As I lay in bed, I reached for my phone.  It seems that my kids always text me in the night about one thing or another, so I always check it when I first wake up.  Nothing....but I ended up looking at other alerts that brought me to news articles about our sweet neighbor who passed, reminders that the doctor is going to call with my results this afternoon about my liver, and responsibilities at work upon my return.  Anxiety started to build...."WAIT!!! This is to be a day of joy and reunion."  I didn't want the anxiety monster to rule on this special day.

I hadn't planned on blogging today, but I thought that it might bring things out into the forefront of my brain so that I could see things as they really are.

 Writing me has reminded me that He is in the details of my life.  As in the broom painted below (if you click on it, it will become bigger and you can see the detail), He knows every strand, every fleck of light, and every shadow of my life.  If I have faith, and trust in Him, everything will be fine.  I need not have anxiety about the doctors call, those that are mourning, my responsibilities at work.
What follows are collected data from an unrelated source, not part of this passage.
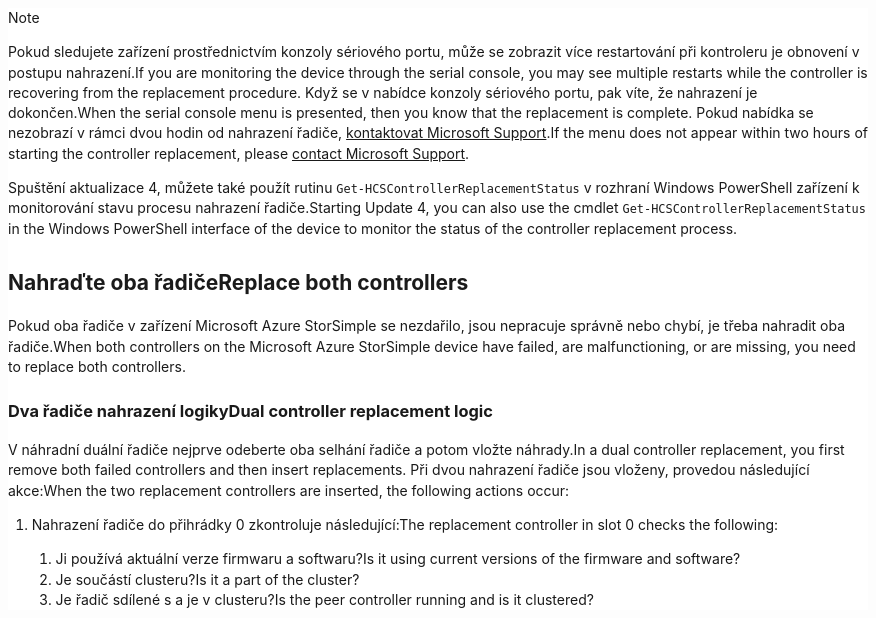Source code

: > [!NOTE]
> <span data-ttu-id="6773a-193">Pokud sledujete zařízení prostřednictvím konzoly sériového portu, může se zobrazit více restartování při kontroleru je obnovení v postupu nahrazení.</span><span class="sxs-lookup"><span data-stu-id="6773a-193">If you are monitoring the device through the serial console, you may see multiple restarts while the controller is recovering from the replacement procedure.</span></span> <span data-ttu-id="6773a-194">Když se v nabídce konzoly sériového portu, pak víte, že nahrazení je dokončen.</span><span class="sxs-lookup"><span data-stu-id="6773a-194">When the serial console menu is presented, then you know that the replacement is complete.</span></span> <span data-ttu-id="6773a-195">Pokud nabídka se nezobrazí v rámci dvou hodin od nahrazení řadiče, [kontaktovat Microsoft Support](storsimple-contact-microsoft-support.md).</span><span class="sxs-lookup"><span data-stu-id="6773a-195">If the menu does not appear within two hours of starting the controller replacement, please [contact Microsoft Support](storsimple-contact-microsoft-support.md).</span></span>
>
> <span data-ttu-id="6773a-196">Spuštění aktualizace 4, můžete také použít rutinu `Get-HCSControllerReplacementStatus` v rozhraní Windows PowerShell zařízení k monitorování stavu procesu nahrazení řadiče.</span><span class="sxs-lookup"><span data-stu-id="6773a-196">Starting Update 4, you can also use the cmdlet `Get-HCSControllerReplacementStatus` in the Windows PowerShell interface of the device to monitor the status of the controller replacement process.</span></span>
> 

## <a name="replace-both-controllers"></a><span data-ttu-id="6773a-197">Nahraďte oba řadiče</span><span class="sxs-lookup"><span data-stu-id="6773a-197">Replace both controllers</span></span>
<span data-ttu-id="6773a-198">Pokud oba řadiče v zařízení Microsoft Azure StorSimple se nezdařilo, jsou nepracuje správně nebo chybí, je třeba nahradit oba řadiče.</span><span class="sxs-lookup"><span data-stu-id="6773a-198">When both controllers on the Microsoft Azure StorSimple device have failed, are malfunctioning, or are missing, you need to replace both controllers.</span></span> 

### <a name="dual-controller-replacement-logic"></a><span data-ttu-id="6773a-199">Dva řadiče nahrazení logiky</span><span class="sxs-lookup"><span data-stu-id="6773a-199">Dual controller replacement logic</span></span>
<span data-ttu-id="6773a-200">V náhradní duální řadiče nejprve odeberte oba selhání řadiče a potom vložte náhrady.</span><span class="sxs-lookup"><span data-stu-id="6773a-200">In a dual controller replacement, you first remove both failed controllers and then insert replacements.</span></span> <span data-ttu-id="6773a-201">Při dvou nahrazení řadiče jsou vloženy, provedou následující akce:</span><span class="sxs-lookup"><span data-stu-id="6773a-201">When the two replacement controllers are inserted, the following actions occur:</span></span>

1. <span data-ttu-id="6773a-202">Nahrazení řadiče do přihrádky 0 zkontroluje následující:</span><span class="sxs-lookup"><span data-stu-id="6773a-202">The replacement controller in slot 0 checks the following:</span></span>
   
   1. <span data-ttu-id="6773a-203">Ji používá aktuální verze firmwaru a softwaru?</span><span class="sxs-lookup"><span data-stu-id="6773a-203">Is it using current versions of the firmware and software?</span></span>
   2. <span data-ttu-id="6773a-204">Je součástí clusteru?</span><span class="sxs-lookup"><span data-stu-id="6773a-204">Is it a part of the cluster?</span></span>
   3. <span data-ttu-id="6773a-205">Je řadič sdílené s a je v clusteru?</span><span class="sxs-lookup"><span data-stu-id="6773a-205">Is the peer controller running and is it clustered?</span></span>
I am not able to do anything about them right now.  I only have now.  When those times actually do come, I can do something about them.  He will be in the details and will help me do whatever needs to be done.


So for now??......get out of bed, get that body working at the gym, and enjoy this wonderful day of reunion.  I can hardly wait.

Tuesday, August 8, 2017

Bragging rights!! Keep Moving

This is probably kind of stupid to blog about.....but I have bragging rights.

Yesterday we went white water rafting all day.  Great experience.  Well, as we went to bed, my husband could hardly move due to being sore and tired from the day (sorry hunny for calling you out...but...).  As for me....NADA.  The other people on our boat were also complaining of soreness.

I thought for sure that this morning I might be feeling it a bit.  The alarm went off, got out of bed,....still nothing was sore other than my fingers from gripping the oar the day before. Yeh!!

I know it seems small, but what it says to me is that even with MS, I'm in pretty good shape.  My muscles were used to moving...even if at a snails pace :) Okay, did I have to be helped in and out of the boat and transport vehicles?....yes.  Could I help carry the boats ashore?....no, but that doesn't matter.....for me it was a good reminder that even my small effort at the gym is making a difference.   My body isn't super strong, but it wasn't foreign for it to be moving.  More motivation to keep moving! Find something you love....just keep moving.

I had to share a pic of something awesome that I hadn't seen at a hotel before.  It allows people with disabilities to access the pool and hot tub.  It was at a Hampton.  Thumbs up for the chain!  That's awesome!